#### SELECTION
Today, the U.S. District Court for the District of Columbia ruled that the new state of Texas Voter ID law – which would require all potential voters to provide a narrowly proscribed, government-issued voter identification card – discriminates against minority voters and therefore violates the Voting Rights Act.
The court said SB 14 would “lead to a retrogression in the position of racial minorities with respect to their effective exercise of the electoral franchise.” The state, which had sought a declaratory judgment in favor of the law, needed to demonstrate that the law would not have a discriminatory effect, but the court opined that in fact the law will "almost certainly" have discriminatory effects.
The court called the Texas law the "most stringent" Voter ID law it had reviewed, and said the state made no real effort to prevent the law's discriminatory effects.
########
#### DATA LINES
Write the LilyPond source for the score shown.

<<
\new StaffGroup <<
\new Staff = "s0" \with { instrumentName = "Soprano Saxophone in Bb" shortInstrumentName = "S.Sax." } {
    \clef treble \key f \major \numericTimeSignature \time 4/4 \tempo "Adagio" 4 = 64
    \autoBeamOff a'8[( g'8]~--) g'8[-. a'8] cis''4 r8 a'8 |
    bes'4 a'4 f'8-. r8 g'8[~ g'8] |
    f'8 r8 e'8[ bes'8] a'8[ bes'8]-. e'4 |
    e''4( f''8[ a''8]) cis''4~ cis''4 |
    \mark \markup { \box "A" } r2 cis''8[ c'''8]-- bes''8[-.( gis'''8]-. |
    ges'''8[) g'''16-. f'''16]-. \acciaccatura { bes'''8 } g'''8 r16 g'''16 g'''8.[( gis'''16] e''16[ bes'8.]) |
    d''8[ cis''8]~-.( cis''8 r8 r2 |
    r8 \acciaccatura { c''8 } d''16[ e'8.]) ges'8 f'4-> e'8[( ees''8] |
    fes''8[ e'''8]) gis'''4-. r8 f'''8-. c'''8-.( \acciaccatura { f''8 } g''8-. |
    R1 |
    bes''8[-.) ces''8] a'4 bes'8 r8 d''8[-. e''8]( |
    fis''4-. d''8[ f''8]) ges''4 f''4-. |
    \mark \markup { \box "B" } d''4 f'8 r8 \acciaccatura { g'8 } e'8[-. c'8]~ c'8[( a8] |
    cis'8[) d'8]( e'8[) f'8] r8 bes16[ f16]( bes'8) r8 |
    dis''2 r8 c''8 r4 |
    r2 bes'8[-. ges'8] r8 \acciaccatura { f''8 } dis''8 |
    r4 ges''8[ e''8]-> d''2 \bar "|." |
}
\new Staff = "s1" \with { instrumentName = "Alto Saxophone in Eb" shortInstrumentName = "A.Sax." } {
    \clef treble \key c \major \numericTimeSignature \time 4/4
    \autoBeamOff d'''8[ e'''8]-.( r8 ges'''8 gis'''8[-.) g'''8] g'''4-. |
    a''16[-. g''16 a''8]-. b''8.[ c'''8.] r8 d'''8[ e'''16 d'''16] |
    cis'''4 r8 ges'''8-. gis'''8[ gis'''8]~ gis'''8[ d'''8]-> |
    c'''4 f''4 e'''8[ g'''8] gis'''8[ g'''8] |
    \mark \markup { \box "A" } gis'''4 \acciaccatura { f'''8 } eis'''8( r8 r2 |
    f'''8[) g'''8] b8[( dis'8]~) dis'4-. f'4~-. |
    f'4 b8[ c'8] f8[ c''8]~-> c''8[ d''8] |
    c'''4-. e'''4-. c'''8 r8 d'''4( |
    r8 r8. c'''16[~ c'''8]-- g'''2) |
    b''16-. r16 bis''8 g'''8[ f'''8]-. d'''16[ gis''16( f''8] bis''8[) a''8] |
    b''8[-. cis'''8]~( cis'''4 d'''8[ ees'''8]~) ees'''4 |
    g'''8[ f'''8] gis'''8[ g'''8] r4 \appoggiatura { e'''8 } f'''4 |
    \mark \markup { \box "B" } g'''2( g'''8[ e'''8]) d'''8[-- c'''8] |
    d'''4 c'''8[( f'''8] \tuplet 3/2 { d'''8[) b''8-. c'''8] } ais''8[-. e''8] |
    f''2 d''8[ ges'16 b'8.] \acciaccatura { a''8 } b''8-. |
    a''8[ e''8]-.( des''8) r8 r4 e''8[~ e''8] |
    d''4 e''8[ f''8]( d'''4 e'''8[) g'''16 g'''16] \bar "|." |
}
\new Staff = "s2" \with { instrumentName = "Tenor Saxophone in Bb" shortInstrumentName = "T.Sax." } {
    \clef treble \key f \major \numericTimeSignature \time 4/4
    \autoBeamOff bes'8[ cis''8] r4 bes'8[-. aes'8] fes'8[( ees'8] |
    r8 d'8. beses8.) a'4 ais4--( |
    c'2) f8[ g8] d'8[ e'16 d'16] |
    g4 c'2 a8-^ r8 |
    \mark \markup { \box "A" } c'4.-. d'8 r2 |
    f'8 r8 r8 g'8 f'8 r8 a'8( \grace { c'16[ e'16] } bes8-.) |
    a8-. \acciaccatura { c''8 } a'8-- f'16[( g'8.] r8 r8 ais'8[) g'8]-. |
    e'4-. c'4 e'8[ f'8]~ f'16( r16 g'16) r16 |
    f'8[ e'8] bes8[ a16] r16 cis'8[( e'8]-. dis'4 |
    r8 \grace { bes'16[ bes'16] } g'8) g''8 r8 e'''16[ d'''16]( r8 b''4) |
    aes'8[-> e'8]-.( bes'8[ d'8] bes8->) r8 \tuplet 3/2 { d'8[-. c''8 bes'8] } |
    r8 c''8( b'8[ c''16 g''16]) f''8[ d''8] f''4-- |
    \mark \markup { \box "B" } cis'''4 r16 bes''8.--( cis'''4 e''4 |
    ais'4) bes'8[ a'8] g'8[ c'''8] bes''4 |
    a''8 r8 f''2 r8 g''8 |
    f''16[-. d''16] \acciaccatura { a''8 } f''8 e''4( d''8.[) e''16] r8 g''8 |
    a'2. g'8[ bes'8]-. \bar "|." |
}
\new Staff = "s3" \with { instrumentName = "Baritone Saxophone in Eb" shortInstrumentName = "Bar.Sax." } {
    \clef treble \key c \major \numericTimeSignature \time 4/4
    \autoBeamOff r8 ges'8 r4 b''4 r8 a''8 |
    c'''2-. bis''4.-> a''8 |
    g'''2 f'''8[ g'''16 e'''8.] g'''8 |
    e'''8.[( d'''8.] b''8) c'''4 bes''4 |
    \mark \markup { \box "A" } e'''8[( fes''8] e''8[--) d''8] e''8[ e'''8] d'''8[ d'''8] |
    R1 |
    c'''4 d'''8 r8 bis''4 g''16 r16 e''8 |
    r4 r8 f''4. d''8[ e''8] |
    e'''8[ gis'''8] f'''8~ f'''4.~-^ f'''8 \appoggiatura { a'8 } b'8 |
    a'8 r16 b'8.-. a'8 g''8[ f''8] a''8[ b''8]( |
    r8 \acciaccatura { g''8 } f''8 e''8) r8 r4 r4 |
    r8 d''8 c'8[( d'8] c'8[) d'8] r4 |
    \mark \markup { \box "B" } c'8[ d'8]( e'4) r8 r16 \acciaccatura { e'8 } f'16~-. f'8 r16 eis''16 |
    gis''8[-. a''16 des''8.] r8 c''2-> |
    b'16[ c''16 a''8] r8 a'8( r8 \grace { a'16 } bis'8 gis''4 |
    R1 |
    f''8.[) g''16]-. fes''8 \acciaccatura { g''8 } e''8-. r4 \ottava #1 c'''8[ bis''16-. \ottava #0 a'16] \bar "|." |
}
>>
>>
########
- CHALLENGES
[a] Answer from the Texas voter ID passage:
(i) Which court issued the ruling?
(ii) What did the state seek from the court regarding the law?
(iii) How did the court describe the Texas law compared with the other Voter ID laws it had reviewed?
[b] Resume the Texas voter ID passage after its final sentence.

- SET OF ANSWERS
[a]
(i) The U.S. District Court for the District of Columbia.
(ii) A declaratory judgment in favor of the law.
(iii) As the "most stringent" Voter ID law it had reviewed.

[b]
The court wrote: "Finally, during closing arguments, Texas’s counsel complained that they had been shouldered with an 'impossible burden' in this litigation. … This may well be correct, but Texas’s lawyers have only their client to blame. The State of Texas enacted a voter ID law that—at least to our knowledge—is the most stringent in the country. That law will almost certainly have retrogressive effect: it imposes strict, unforgiving burdens on the poor, and racial minorities in Texas are disproportionately likely to live in poverty. And crucially, the Texas legislature defeated several amendments that could have made this a far closer case."
Attorney General Greg Abbott said Texas would appeal to the U.S. Supreme Court.
You can read the opinion here.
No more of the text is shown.